Segment Start: GIVEN INFORMATION

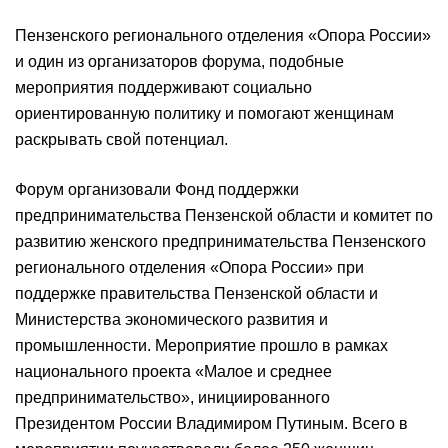
Пензенского регионального отделения «Опора России»
и один из организаторов форума, подобные
мероприятия поддерживают социально
ориентированную политику и помогают женщинам
раскрывать свой потенциал.
Форум организовали Фонд поддержки
предпринимательства Пензенской области и комитет по
развитию женского предпринимательства Пензенского
регионального отделения «Опора России» при
поддержке правительства Пензенской области и
Министерства экономического развития и
промышленности. Мероприятие прошло в рамках
национального проекта «Малое и среднее
предпринимательство», инициированного
Президентом России Владимиром Путиным. Всего в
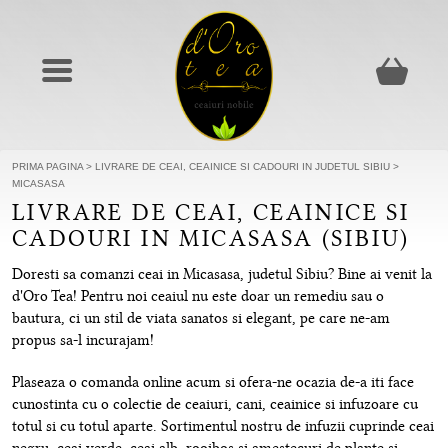
PRIMA PAGINA
>
LIVRARE DE CEAI, CEAINICE SI CADOURI IN JUDETUL SIBIU
>
MICASASA
LIVRARE DE CEAI, CEAINICE SI
CADOURI IN MICASASA (SIBIU)
Doresti sa comanzi ceai in Micasasa, judetul Sibiu? Bine ai venit la
d'Oro Tea! Pentru noi ceaiul nu este doar un remediu sau o
bautura, ci un stil de viata sanatos si elegant, pe care ne-am
propus sa-l incurajam!
Plaseaza o comanda online acum si ofera-ne ocazia de-a iti face
cunostinta cu o colectie de ceaiuri, cani, ceainice si infuzoare cu
totul si cu totul aparte. Sortimentul nostru de infuzii cuprinde ceai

Segment End: GIVEN INFORMATION

* [REQUIRED ACTION]
"Пензенской" is the word to look for; copy every line of the data that has it.

* [SOLVED PROBLEM]
предпринимательства Пензенской области и комитет по
поддержке правительства Пензенской области и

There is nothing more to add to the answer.